Anyway, my motto this semester has been, "I have no idea what I'm doing." I was a fiction writer taking no fiction classes, but nonfiction and poetry. I started the semester not knowing how to write competently in those styles, but I think I've learned my lessons well. So, as the title of this post says, I now know what I'm doing. Allow me to share my wisdom that I've gleaned over the semester with you.
- Never say "allow me to share my wisdom." It sounds pretentious.
- The power of poetry is in being surprising: surprising images, emotions, juxtapositions.
- The bias seems to be against poetry that rhymes, unless you can make the rhymes almost invisible.
- It is possible to go a winter with one glove, if you have deep coat pockets.
- It's also possible to go a winter with one glove and completely forget the spare glove in the closet.
- Doctor Who is awesome!
- As is BBC's Robin Hood.
- In nonfiction writing, you will bare your soul. And that's okay.
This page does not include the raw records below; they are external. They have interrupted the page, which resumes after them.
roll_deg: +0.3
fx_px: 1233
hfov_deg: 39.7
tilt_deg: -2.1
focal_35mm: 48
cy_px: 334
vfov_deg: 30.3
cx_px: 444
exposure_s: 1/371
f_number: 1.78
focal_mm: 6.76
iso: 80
- Too much baring, however, can make readers feel dirty, like they're at a peep show.
- Teaching is awesome. Grading is about as fun as injecting fire ants into your eardrums.
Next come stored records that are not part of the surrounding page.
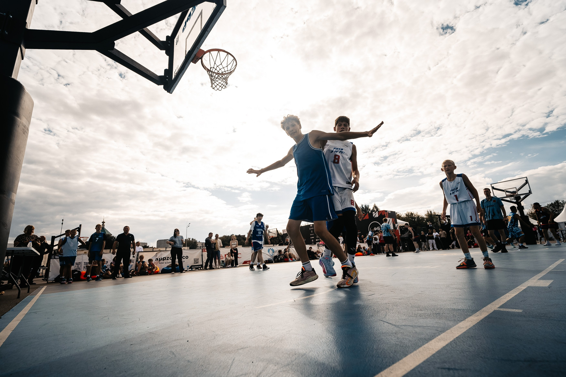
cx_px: 283
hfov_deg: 96.7
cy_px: 188
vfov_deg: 73.7
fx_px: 252
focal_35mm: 16
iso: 400
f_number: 3.5
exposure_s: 1/6400
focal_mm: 16
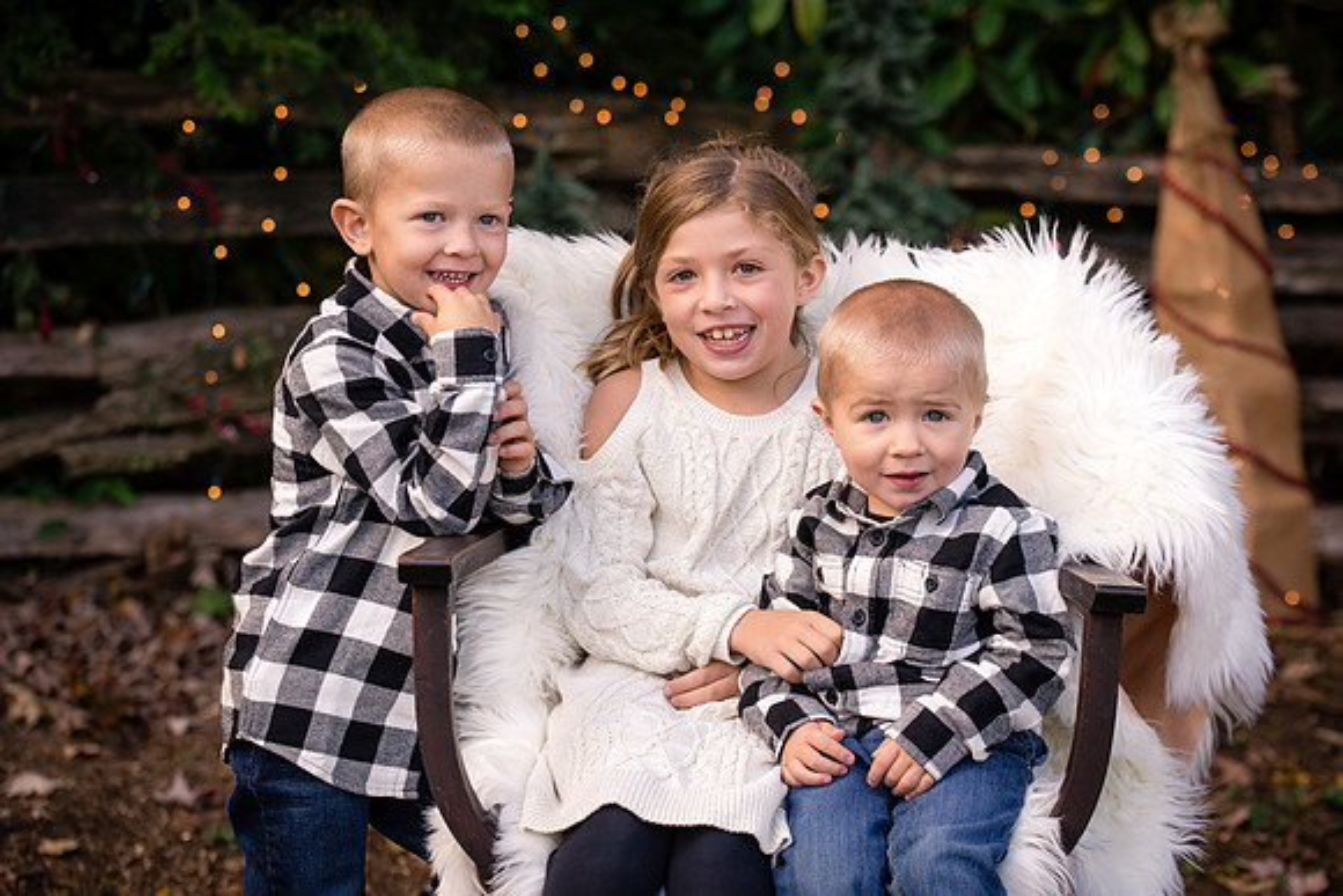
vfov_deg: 14.6
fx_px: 3502
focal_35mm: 94
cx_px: 672
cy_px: 448
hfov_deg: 21.7
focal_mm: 92
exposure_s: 1/1000
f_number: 3.5
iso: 400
- The music of words is, in poetry, more important than meaning. Listen.
- In nonfiction, music and meaning must combine.
- Also, nonfiction can be very rambling. It takes the writer's skill to control the rambling and end when the piece is complete, not when there is no more to say.
- Excellent writing can cover a multitude of sins. Like bad plotting, or logical gaffes.
- So, if I write fiction with beautiful language, I might get away with more.
- All words are words. Even "treewhippery."
- Poetry and nonfiction seem to be art forms where the right brain acts first, and the left brain refines, as opposed to the other way around.
- I make a mean Milky Way cake.
Maybe I'll write a character who likes British television and loses her gloves!